_EXERCISE_: Report each line from the entries in which "para" can be found.

::::::

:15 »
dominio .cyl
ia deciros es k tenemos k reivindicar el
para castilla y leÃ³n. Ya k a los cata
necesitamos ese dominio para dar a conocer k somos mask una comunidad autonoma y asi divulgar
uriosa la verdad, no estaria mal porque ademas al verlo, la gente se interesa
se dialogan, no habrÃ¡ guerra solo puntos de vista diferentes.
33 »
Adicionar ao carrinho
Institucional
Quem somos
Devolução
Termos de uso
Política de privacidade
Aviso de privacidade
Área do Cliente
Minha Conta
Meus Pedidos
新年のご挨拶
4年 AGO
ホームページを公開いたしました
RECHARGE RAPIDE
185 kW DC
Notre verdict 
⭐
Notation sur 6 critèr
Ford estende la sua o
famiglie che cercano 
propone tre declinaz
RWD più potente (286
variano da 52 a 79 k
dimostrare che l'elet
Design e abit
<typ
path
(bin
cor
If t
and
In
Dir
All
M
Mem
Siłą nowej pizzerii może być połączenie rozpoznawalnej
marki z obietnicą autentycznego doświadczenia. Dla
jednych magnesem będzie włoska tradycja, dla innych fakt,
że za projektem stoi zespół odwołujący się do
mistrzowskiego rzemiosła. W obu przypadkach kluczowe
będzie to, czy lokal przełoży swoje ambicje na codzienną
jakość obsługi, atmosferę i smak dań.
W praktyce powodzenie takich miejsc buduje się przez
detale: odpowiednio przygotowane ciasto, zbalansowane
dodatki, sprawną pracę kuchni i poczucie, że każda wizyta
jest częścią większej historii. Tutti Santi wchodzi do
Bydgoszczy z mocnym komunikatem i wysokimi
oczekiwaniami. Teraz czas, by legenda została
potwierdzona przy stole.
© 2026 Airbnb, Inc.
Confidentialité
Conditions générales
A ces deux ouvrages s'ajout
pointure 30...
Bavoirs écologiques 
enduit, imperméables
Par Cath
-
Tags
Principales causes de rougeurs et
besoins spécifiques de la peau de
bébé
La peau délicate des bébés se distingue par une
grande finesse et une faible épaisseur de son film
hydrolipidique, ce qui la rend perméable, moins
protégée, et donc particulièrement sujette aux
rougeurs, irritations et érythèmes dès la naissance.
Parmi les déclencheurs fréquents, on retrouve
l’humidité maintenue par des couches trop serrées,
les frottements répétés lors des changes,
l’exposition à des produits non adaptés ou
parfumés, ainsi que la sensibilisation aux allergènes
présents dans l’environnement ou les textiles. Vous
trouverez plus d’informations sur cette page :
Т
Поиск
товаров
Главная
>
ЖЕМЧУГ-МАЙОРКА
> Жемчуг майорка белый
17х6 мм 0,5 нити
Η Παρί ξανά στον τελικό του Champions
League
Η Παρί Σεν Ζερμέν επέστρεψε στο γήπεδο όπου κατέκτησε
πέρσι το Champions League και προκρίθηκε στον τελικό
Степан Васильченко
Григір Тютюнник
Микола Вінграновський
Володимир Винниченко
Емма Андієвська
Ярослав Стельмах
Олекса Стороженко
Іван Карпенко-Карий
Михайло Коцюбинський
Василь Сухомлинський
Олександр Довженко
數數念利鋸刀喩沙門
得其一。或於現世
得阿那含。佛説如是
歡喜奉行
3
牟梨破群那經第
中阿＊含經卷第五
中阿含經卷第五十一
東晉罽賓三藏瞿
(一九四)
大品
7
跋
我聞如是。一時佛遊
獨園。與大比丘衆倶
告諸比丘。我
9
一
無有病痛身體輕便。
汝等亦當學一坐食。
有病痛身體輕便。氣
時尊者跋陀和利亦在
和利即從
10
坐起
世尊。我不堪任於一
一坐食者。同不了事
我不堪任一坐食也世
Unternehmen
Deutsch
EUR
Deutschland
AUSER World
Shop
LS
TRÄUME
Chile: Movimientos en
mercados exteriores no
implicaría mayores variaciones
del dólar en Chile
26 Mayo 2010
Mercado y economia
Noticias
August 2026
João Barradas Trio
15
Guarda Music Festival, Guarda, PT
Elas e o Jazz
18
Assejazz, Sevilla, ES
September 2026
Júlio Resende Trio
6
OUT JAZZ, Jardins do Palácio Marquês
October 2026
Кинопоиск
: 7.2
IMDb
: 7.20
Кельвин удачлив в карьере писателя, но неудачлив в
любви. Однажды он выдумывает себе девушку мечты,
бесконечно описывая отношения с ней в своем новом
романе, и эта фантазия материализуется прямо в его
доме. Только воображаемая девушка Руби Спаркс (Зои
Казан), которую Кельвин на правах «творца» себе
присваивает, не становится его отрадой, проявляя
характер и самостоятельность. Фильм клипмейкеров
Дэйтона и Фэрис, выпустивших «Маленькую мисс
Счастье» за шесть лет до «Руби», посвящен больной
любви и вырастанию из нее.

::::::

_EXERCISE RESULT_:
para castilla y leÃ³n. Ya k a los cata
necesitamos ese dominio para dar a conocer k somos mask una comunidad autonoma y asi divulgar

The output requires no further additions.